Extracted records

──────────

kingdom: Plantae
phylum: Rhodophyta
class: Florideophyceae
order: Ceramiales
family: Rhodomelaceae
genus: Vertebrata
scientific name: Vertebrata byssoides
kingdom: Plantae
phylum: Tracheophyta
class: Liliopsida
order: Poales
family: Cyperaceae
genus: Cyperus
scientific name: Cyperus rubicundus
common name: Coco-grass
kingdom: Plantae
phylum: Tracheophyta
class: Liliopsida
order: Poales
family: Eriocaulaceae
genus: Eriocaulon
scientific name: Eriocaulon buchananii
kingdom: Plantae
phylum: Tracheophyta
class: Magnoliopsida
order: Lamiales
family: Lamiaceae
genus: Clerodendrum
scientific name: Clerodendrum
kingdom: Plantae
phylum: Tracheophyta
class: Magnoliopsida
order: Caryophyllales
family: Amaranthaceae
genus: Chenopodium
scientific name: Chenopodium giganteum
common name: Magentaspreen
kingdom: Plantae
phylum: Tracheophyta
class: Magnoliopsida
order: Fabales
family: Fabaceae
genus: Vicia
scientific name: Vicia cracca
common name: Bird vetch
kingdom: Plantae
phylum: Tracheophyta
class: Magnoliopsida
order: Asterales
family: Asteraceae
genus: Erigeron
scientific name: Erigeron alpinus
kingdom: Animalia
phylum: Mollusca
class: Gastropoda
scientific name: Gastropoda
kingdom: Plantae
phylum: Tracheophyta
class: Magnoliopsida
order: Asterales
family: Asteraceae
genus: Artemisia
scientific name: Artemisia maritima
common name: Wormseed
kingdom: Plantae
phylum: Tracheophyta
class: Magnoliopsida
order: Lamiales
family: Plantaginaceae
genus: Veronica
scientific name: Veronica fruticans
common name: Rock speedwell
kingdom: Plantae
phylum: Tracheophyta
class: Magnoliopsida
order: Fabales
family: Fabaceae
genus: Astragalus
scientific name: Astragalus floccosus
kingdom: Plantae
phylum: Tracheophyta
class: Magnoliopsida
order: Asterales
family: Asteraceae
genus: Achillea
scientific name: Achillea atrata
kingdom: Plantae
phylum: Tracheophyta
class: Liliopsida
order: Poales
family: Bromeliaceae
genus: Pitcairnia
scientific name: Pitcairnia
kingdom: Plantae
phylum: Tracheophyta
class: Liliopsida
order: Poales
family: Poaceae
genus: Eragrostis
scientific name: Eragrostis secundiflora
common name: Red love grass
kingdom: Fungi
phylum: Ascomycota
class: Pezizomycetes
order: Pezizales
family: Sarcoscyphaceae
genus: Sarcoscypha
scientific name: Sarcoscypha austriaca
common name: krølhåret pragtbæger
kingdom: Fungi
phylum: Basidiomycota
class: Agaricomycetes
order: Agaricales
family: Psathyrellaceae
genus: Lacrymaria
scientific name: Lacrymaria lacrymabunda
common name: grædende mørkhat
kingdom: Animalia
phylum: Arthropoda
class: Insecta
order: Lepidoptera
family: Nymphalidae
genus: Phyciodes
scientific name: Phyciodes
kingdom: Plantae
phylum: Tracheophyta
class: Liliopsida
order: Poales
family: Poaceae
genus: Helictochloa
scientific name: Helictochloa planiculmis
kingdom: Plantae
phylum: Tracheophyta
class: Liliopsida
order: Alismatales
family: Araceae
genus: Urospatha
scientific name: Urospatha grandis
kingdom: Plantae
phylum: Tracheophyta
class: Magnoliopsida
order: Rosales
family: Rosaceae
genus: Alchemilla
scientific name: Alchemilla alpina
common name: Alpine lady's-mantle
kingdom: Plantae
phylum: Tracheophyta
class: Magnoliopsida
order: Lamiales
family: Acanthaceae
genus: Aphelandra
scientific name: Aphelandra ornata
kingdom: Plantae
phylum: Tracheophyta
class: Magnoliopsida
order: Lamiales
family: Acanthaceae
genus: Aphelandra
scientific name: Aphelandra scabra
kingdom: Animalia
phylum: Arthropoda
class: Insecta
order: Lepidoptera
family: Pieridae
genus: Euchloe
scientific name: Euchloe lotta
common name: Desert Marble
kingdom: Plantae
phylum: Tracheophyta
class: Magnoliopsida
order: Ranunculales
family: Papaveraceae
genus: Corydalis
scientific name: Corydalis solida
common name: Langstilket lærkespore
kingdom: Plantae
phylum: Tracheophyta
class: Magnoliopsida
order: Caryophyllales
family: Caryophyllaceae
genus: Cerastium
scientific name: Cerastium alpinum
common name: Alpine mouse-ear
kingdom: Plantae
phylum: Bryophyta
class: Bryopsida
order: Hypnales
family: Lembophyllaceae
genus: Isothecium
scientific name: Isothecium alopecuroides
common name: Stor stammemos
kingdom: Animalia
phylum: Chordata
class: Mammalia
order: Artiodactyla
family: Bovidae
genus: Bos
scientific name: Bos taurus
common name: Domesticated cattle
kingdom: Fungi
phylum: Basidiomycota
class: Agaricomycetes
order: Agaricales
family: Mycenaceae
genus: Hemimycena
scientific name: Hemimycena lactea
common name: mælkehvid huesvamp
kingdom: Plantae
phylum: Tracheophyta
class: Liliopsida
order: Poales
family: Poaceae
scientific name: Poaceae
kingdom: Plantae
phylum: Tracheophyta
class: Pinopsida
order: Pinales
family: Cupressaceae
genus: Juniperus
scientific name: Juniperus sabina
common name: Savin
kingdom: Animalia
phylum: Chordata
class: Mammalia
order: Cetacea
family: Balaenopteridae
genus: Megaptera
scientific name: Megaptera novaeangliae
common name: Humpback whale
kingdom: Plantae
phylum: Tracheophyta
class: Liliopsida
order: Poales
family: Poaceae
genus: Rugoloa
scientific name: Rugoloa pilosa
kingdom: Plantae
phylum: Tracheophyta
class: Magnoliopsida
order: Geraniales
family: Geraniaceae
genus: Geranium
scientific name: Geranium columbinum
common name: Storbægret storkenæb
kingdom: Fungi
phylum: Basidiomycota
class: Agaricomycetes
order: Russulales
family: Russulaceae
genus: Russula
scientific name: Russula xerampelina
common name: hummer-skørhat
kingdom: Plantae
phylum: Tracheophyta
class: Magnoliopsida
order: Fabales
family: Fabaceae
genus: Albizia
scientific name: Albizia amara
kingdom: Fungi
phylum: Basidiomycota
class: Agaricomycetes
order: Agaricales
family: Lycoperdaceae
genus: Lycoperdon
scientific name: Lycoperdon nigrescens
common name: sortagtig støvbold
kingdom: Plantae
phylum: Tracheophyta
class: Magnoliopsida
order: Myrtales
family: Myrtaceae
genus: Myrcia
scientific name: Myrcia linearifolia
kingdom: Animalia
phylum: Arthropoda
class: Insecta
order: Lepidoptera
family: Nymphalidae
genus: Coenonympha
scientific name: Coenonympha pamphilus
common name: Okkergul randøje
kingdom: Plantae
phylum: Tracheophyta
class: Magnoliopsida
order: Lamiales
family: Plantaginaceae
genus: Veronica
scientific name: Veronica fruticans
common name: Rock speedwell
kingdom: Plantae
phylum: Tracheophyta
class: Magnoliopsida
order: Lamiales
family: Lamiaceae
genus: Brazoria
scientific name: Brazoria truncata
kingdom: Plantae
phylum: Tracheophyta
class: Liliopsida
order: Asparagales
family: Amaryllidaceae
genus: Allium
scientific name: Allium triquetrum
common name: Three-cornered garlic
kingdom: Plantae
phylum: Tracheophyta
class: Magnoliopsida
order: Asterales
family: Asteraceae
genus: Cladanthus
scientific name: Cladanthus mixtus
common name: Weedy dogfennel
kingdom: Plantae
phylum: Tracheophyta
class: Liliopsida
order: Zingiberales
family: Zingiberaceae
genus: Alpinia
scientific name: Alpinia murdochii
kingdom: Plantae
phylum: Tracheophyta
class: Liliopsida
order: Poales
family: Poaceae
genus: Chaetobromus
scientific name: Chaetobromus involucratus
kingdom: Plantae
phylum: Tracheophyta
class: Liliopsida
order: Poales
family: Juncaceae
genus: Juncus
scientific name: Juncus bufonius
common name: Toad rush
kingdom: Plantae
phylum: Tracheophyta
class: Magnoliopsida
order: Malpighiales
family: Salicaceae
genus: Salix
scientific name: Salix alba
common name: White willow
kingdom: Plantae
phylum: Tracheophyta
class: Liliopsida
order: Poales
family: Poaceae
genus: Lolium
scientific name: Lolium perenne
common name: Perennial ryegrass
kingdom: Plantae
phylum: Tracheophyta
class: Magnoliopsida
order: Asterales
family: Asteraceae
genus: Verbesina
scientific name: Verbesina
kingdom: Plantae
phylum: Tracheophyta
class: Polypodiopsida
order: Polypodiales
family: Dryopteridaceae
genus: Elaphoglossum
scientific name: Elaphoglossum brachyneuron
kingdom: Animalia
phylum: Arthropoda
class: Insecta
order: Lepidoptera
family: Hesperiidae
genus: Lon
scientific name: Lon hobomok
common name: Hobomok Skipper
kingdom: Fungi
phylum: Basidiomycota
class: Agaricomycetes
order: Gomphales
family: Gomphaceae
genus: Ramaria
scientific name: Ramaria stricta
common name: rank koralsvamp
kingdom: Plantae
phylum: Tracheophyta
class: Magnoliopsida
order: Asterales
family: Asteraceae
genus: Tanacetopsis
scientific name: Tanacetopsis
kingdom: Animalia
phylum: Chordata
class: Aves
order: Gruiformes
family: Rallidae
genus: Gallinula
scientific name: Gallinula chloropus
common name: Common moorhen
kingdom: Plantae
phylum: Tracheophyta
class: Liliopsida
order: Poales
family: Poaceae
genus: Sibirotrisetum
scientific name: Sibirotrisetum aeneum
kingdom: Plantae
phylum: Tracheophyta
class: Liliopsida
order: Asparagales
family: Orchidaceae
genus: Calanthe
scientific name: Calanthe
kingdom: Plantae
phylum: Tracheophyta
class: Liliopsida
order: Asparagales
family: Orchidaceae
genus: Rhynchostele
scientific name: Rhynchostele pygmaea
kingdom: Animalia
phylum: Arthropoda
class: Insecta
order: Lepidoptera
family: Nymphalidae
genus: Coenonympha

──────────

**WHAT TO WORK ON**.
Please copy the records without changes, from the line containing "scientific name: Ramaria stricta" up to and including the last line of the records.

**THE COMPLETED TASK**.
scientific name: Ramaria stricta
common name: rank koralsvamp
kingdom: Plantae
phylum: Tracheophyta
class: Magnoliopsida
order: Asterales
family: Asteraceae
genus: Tanacetopsis
scientific name: Tanacetopsis
kingdom: Animalia
phylum: Chordata
class: Aves
order: Gruiformes
family: Rallidae
genus: Gallinula
scientific name: Gallinula chloropus
common name: Common moorhen
kingdom: Plantae
phylum: Tracheophyta
class: Liliopsida
order: Poales
family: Poaceae
genus: Sibirotrisetum
scientific name: Sibirotrisetum aeneum
kingdom: Plantae
phylum: Tracheophyta
class: Liliopsida
order: Asparagales
family: Orchidaceae
genus: Calanthe
scientific name: Calanthe
kingdom: Plantae
phylum: Tracheophyta
class: Liliopsida
order: Asparagales
family: Orchidaceae
genus: Rhynchostele
scientific name: Rhynchostele pygmaea
kingdom: Animalia
phylum: Arthropoda
class: Insecta
order: Lepidoptera
family: Nymphalidae
genus: Coenonympha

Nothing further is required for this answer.